Post-translational processing in the synthesis of egg-specific protein in the silkworm,Bombyx mori

The post-translational processing of egg-specific protein (ESP) in developing ovarian follicles of the silkworm, Bombyx mori was analyzed using in vivo and in vitro labeling systems with some radioactive precursors. The labeling with[³⁵S]methionine revealed that ESP is first synthesized as 69 kDa peptide (69K-ESP) which is then converted to 72 kDa peptide (72K-ESP) until 2 h. Some of 72K-ESP molecules were converted to 64 kDa peptide (64K-ESP) after 10h-labeling. [¹⁴C]Mannose was incorporated into 69K-ESP and 72K-ESP. In the presence of tunicamycin, labeling with [³⁵S]methionine brought about a new 67 kDa peptide (67K-ESP) by reducing the incorporation into 69K- and 72K-ESP. [³²P]Ortho-phosphate was incorporated into only 72K-ESP by a 2 h-pulse labeling.
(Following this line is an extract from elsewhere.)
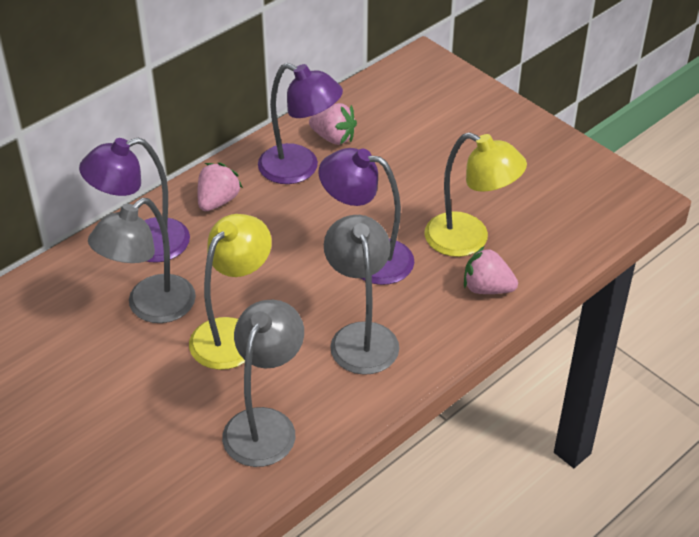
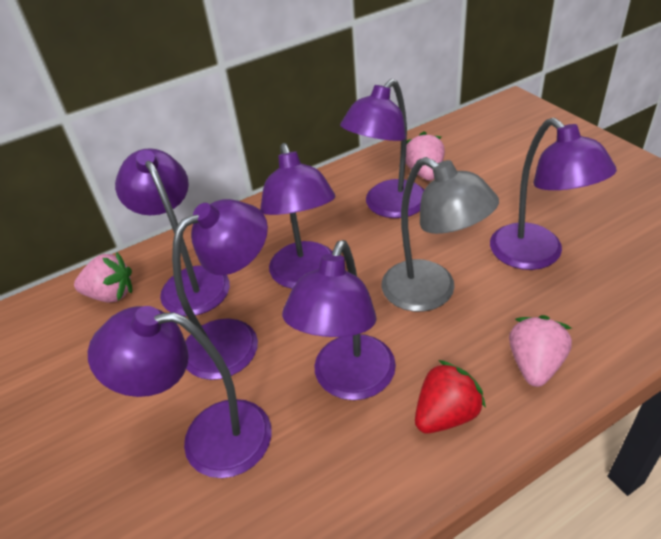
grey lamp: [88,198,196,323] [222,299,304,467] [324,215,399,375] = 3 -> [382,157,499,312] = 1
purple lamp: [79,138,190,262] [258,63,343,184] [319,148,414,285] = 3 -> [88,306,272,478] [115,148,230,316] [172,199,268,380] [260,143,336,289] [282,240,396,400] [340,79,424,218] [490,118,617,270] = 7
red strawberry: none = 0 -> [415,360,486,433] = 1
yellow lamp: [189,214,272,370] [424,132,527,257] = 2 -> none = 0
Treatment of 72K-ESP with alkaline phosphatase converted it to 69K-ESP. These results along with the available information led to the conclusion that the primary translation product is sequentially processed to 67K-ESP by signal peptide cleavage, to 69K-ESP by glycosylation, and finally to 72K-ESP by phosphorylation as the actual product in the peptide synthesis. The limited conversion of 72K-ESP to 64K-ESP is proposed to be a post-endocytotic event.